We test the relationships, or "rules for protein folding," that we find in two ways: a through ab initio protein-structure prediction; and b via rational protein design, where we engineer natural protein structures, or design new ones completely from scratch, so-called de novo design.
We then test our engineered and design proteins experimentally using biophysical methods. The peptides and proteins are made either by peptide synthesis, or via recombinant DNA methods and the expression of synthetic genes. The products and then characterised using methods including: solution-phase biophysics, CD, FT-IR and fluorescence spectroscopy, AUC, and ITC, high-resolution structural biology, NMR spectroscopy, and X-ray crystallography, and microscopy, EM, AFM and light microscopy.
Finally, we explore potential applications of some the engineered and designed proteins in the burgeoning fields of bionanotechnology and synthetic biology.
Peptide design has come of age. It is now possible to generate a wide variety stable peptide assemblies from scratch using rational and/or computational approaches. A new challenge for the field is to move past structures offered up by nature and to target the so-called "dark matter of protein space," that is, structures that should be possible in terms of chemistry and physics, but which biology seems to have overlooked or not used prolifically.
This talk will illustrate what is currently possible in this nascent field using de novo designed helical peptides.

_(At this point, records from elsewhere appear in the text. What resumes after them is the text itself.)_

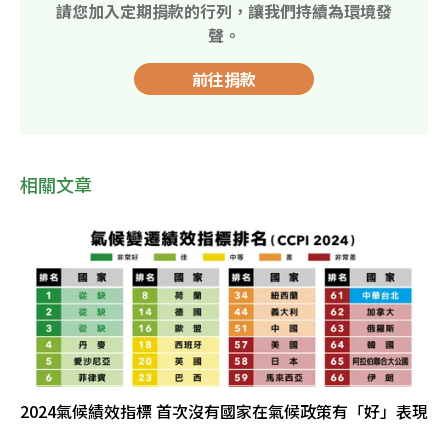
請您加入定期捐款的行列，讓我們持續為環境發
聲。
前往捐款
相關文章
2024氣候績效指標 首次沒有國家在氣候政策有「好」表現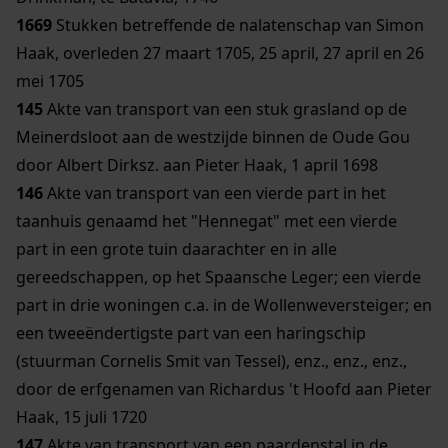
1669
Stukken betreffende de nalatenschap van Simon
Haak, overleden 27 maart 1705, 25 april, 27 april en 26
mei 1705
145
Akte van transport van een stuk grasland op de
Meinerdsloot aan de westzijde binnen de Oude Gou
door Albert Dirksz. aan Pieter Haak, 1 april 1698
146
Akte van transport van een vierde part in het
taanhuis genaamd het "Hennegat" met een vierde
part in een grote tuin daarachter en in alle
gereedschappen, op het Spaansche Leger; een vierde
part in drie woningen c.a. in de Wollenweversteiger; en
een tweeëndertigste part van een haringschip
(stuurman Cornelis Smit van Tessel), enz., enz., enz.,
door de erfgenamen van Richardus 't Hoofd aan Pieter
Haak, 15 juli 1720
147
Akte van transport van een paardenstal in de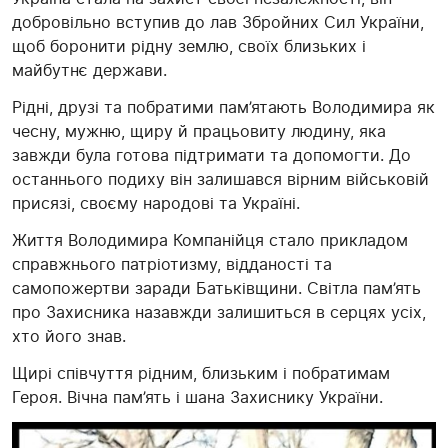
добровільно вступив до лав Збройних Сил України,
щоб боронити рідну землю, своїх близьких і
майбутнє держави.
Рідні, друзі та побратими пам’ятають Володимира як
чесну, мужню, щиру й працьовиту людину, яка
завжди була готова підтримати та допомогти. До
останнього подиху він залишався вірним військовій
присязі, своєму народові та Україні.
Життя Володимира Компанійця стало прикладом
справжнього патріотизму, відданості та
самопожертви заради Батьківщини. Світла пам’ять
про Захисника назавжди залишиться в серцях усіх,
хто його знав.
Щирі співчуття рідним, близьким і побратимам
Героя. Вічна пам’ять і шана Захиснику України.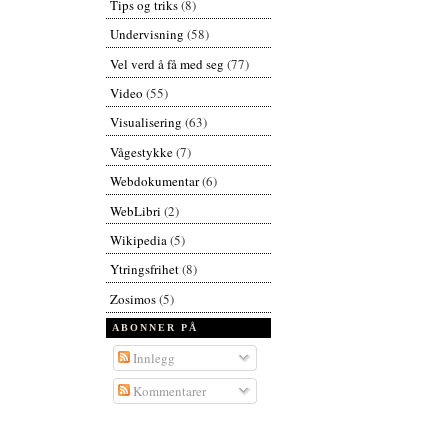
Tips og triks
(8)
Undervisning
(58)
Vel verd å få med seg
(77)
Video
(55)
Visualisering
(63)
Vågestykke
(7)
Webdokumentar
(6)
WebLibri
(2)
Wikipedia
(5)
Ytringsfrihet
(8)
Zosimos
(5)
ABONNER PÅ
Innlegg
Kommentarer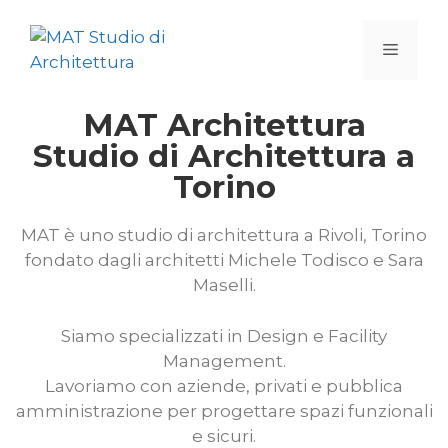
MAT Architettura
Studio di Architettura a
Torino
MAT è uno studio di architettura a Rivoli, Torino
fondato dagli architetti Michele Todisco e Sara
Maselli.
Siamo specializzati in Design e Facility
Management.
Lavoriamo con aziende, privati e pubblica
amministrazione per progettare spazi funzionali
e sicuri.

Coiled coils are bundles of two or more α-helices that wrap around each other in rope-like structures. They are one of the dominant structures that direct natural protein-protein interactions. Our understanding of coiled coils provides a strong basis for building new peptide assemblies. The first part of my talk will present this understanding and our current "toolkit" of de novo coiled coils.
Next, I will describe how the toolkit can be expanded to generate dark-matter structures. For instance, this has led to the rational and computational design of a completely new 310-helical bundle.
Then I will turn to in-cell applications. I will describe two new designs for i de novo cell-penetrating peptides and ii high-affinity kinesin-binding peptides.
Finally, I will show how these two designs can be combined to render peptides that can be delivered exogenously to eukaryotic cells and target subcellular processes. In in this case, hijacking active protein motors.